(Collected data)
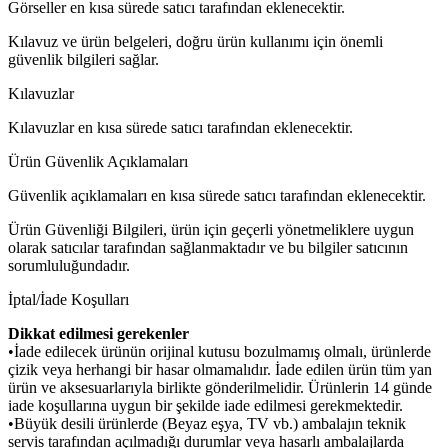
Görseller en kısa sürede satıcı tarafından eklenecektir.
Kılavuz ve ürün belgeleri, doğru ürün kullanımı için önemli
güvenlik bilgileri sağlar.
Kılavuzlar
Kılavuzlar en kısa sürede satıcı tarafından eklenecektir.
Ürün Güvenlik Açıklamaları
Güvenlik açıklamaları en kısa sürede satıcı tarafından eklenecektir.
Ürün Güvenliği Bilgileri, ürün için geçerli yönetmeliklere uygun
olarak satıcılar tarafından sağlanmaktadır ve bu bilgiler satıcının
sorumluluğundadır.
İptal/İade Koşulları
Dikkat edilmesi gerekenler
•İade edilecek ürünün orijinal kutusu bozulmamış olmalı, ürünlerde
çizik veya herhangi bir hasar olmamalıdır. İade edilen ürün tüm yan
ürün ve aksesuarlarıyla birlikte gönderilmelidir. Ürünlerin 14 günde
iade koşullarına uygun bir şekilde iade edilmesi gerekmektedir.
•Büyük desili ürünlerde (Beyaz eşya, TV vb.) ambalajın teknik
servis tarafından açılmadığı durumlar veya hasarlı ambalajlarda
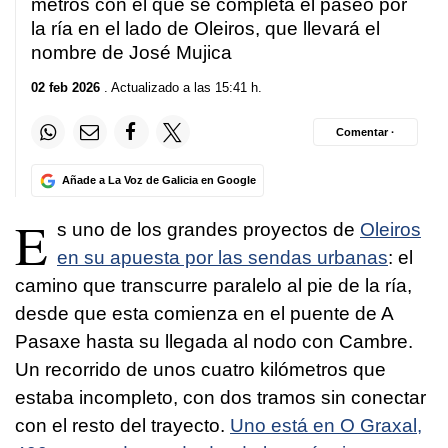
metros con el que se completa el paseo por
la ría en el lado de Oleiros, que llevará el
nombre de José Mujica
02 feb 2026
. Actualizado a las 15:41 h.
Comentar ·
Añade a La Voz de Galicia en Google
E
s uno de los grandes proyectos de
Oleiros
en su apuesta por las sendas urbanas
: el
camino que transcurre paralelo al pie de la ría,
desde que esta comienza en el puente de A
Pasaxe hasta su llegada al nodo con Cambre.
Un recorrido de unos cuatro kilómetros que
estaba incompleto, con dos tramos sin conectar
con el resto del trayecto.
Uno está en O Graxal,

---

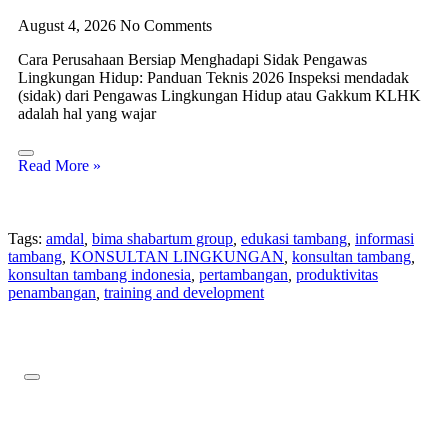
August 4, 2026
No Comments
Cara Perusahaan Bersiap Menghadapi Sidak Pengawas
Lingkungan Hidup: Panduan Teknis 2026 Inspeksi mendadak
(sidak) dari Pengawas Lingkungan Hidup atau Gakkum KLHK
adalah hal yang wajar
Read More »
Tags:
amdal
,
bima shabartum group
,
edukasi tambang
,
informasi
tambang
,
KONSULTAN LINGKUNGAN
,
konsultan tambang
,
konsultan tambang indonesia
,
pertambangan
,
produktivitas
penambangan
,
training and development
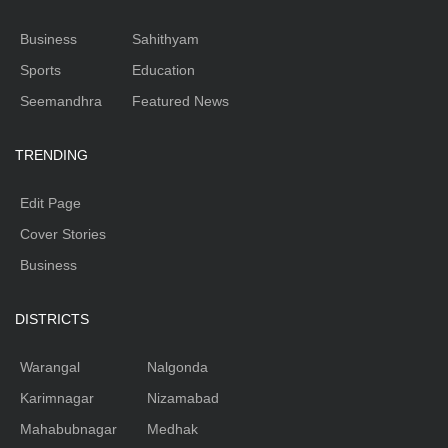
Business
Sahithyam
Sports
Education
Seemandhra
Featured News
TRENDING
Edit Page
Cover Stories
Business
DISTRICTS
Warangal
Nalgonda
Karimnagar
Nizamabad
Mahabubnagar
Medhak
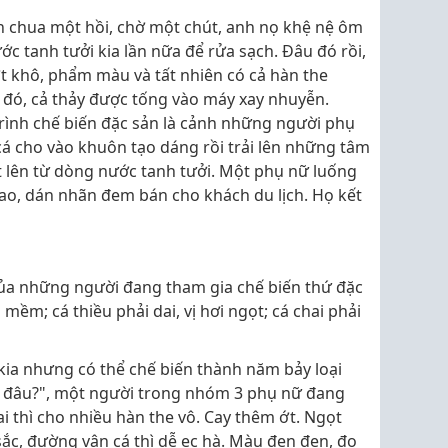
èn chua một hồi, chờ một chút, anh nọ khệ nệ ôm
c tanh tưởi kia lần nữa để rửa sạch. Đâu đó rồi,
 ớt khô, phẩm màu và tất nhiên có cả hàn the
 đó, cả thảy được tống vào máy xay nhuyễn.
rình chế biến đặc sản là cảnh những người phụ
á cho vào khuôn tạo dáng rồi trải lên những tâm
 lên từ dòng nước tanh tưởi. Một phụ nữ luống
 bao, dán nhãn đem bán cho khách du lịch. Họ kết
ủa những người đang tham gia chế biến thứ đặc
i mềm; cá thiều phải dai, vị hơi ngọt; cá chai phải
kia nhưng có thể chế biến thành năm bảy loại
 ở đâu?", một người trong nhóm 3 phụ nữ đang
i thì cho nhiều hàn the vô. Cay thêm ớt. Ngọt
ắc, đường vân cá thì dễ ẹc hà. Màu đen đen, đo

** What this task involves **
Both the line containing "Görseller en kısa" and the line containing "İptal/İade Koşulları" belong in the answer. Print them and every line above that falls between them exactly, and no others.

** Task output **
Görseller en kısa sürede satıcı tarafından eklenecektir.
Kılavuz ve ürün belgeleri, doğru ürün kullanımı için önemli
güvenlik bilgileri sağlar.
Kılavuzlar
Kılavuzlar en kısa sürede satıcı tarafından eklenecektir.
Ürün Güvenlik Açıklamaları
Güvenlik açıklamaları en kısa sürede satıcı tarafından eklenecektir.
Ürün Güvenliği Bilgileri, ürün için geçerli yönetmeliklere uygun
olarak satıcılar tarafından sağlanmaktadır ve bu bilgiler satıcının
sorumluluğundadır.
İptal/İade Koşulları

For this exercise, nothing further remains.